Он поцеловал ямочку под ее ухом и проложил дорожку поцелуев по щеке, пока не добрался до губ.
– Знал бы ты, как это приятно! – со вздохом выговорила она.
Он взял ее ладонь и прижал к своему сердцу:
– А это ты чувствуешь?
Она кивнула.
– Оно давным-давно не билось так быстро. Даже в тренажерном зале или на баскетбольной площадке.
Фиби сняла его вторую ладонь с колеса, притянула к себе, поцеловала и приложила к своей груди. Закрыв глаза, она глубоко вздохнула, потрясенная тем, что уже забыла, как приятны простые прикосновения, даже через платье и бюстгальтер.

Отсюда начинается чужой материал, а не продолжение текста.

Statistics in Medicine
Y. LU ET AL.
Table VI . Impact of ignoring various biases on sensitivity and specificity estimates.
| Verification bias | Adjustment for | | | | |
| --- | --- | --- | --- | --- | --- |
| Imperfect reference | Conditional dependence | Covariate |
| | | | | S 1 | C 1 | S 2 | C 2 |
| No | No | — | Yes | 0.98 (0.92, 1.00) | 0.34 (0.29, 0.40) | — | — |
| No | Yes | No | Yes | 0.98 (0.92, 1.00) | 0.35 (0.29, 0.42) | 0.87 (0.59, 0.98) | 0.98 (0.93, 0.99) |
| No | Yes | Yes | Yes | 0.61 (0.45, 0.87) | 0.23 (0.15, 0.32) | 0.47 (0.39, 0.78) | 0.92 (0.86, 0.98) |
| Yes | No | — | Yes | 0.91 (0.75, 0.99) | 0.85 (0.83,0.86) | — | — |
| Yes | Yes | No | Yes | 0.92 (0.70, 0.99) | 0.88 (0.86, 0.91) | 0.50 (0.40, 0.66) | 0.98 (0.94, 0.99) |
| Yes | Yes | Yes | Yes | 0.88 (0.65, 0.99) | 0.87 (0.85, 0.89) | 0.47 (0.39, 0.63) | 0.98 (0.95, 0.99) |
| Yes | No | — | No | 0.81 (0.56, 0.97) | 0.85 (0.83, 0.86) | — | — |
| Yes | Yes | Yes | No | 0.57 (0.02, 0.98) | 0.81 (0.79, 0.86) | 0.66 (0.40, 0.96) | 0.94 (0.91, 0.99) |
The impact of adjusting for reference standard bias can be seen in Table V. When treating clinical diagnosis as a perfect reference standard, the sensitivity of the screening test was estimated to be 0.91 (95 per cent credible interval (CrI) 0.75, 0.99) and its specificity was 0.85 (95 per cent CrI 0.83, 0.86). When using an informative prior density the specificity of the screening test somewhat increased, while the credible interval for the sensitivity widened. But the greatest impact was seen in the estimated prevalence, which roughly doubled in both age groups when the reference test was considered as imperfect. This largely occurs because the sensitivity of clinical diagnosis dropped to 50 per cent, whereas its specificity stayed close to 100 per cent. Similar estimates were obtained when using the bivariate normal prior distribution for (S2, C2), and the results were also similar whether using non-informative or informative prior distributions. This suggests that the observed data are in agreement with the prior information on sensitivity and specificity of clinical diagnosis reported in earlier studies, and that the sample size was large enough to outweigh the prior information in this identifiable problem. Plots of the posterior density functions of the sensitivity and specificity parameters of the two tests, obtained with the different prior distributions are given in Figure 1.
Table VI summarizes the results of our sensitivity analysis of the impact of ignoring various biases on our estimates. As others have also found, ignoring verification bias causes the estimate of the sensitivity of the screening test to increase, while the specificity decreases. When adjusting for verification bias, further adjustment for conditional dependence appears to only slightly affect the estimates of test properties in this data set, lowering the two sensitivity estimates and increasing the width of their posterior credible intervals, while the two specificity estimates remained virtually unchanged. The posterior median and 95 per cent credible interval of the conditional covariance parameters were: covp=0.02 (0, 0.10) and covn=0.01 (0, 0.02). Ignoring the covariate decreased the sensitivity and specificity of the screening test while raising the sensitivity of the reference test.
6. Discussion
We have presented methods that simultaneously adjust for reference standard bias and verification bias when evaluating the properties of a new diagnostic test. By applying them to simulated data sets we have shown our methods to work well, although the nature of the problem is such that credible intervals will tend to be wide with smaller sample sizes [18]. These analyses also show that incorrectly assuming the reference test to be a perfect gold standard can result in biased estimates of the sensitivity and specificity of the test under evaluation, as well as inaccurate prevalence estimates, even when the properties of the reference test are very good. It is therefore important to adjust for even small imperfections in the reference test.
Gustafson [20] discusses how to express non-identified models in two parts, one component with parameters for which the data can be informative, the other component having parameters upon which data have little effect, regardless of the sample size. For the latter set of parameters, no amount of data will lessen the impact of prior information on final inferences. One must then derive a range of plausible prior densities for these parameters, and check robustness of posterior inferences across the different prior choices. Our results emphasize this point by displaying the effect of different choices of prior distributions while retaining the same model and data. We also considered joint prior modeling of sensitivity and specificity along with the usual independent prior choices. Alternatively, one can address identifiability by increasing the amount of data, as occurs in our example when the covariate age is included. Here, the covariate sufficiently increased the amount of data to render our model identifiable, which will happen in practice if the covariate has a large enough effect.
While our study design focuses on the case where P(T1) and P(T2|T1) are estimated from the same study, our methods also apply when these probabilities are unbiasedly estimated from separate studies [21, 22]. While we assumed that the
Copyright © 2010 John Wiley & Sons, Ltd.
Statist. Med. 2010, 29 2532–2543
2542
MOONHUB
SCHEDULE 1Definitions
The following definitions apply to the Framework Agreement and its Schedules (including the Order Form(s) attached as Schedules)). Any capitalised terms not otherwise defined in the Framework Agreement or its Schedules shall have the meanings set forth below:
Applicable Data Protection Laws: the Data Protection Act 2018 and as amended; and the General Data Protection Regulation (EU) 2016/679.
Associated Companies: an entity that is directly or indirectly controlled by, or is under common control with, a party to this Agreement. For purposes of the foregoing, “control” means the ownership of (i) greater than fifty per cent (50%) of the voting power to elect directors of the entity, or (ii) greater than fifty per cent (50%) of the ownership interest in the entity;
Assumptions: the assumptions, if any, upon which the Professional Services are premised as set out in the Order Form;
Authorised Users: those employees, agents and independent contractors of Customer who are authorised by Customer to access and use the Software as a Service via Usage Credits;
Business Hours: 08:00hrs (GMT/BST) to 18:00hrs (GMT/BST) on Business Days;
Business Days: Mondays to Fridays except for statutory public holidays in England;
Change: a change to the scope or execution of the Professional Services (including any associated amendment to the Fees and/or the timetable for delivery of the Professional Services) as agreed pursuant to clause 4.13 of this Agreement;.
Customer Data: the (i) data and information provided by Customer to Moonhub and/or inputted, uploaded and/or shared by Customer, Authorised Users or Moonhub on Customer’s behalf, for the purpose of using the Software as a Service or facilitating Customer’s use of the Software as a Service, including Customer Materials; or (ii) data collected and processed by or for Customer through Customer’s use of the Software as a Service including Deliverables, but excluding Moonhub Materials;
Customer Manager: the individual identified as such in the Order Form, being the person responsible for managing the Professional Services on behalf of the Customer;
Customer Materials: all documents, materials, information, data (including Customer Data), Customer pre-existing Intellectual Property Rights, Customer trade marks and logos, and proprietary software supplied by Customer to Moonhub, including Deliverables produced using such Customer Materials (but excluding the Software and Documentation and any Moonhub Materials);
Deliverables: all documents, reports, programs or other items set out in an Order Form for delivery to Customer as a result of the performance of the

Запустив пальцы в волосы Грэма, она поцеловала его. Ей нравился вкус его губ, его дыхание, овевающее щеку. Желание становилось нестерпимым.
Он провел ладонью по ее груди, боку и бедру. Платье заскользило вверх по ноге, Фиби почувствовала, как его пальцы движутся по бедру, подбираясь к узеньким трусикам, которые она купила в «Секрете Виктории» просто так, зная, что никогда их не наденет, но сегодня надела, и не зря.
Она погладила его по груди и плоскому, как гладильная доска, животу, запустила под пояс брюк большой и указательный пальцы и продвинулась чуть ниже.
Поцелуи вдруг прекратились. Едва Фиби нащупала резинку, Грэм взял ее за запястье и отвел руку в сторону.
– В чем дело?
– Мы слишком спешим, – пробормотал Грэм и пригладил волосы. – Вернемся к тому, с чего начали.
– На попятную я не иду. Если хочешь, возвращайся, а я не стану.
Фиби вскочила с его колен, схватила блокнот и карандаш и бросила их в сумку.
– Куда ты? – спросил Грэм.
– Домой.
– Но почему?
Фиби направилась к двери.
– Потому, что однажды ты уже не подпустил меня к себе и сейчас сделал то же самое. Потому, что мне тоже бывает больно и обидно.
– Но я не хотел обидеть тебя. Просто все шло слишком быстро. Ты ведешь себя так, будто тебе нет дела, что я не хожу.
– Это не имеет ни малейшего значения.
– А я не забываю об этом ни на минуту!
– Почему?
– Потому, что тебе нужен мужчина с двумя здоровыми ногами.
Фиби метнула в него яростный взгляд:
– Такой чепухи я еще никогда не слышала. Ты – лучший мужчина, какого я когда-либо встречала, с тобой мне так хорошо, как не бывало ни с кем. И мне все равно, сколько у тебя ног – две, четыре или ни одной!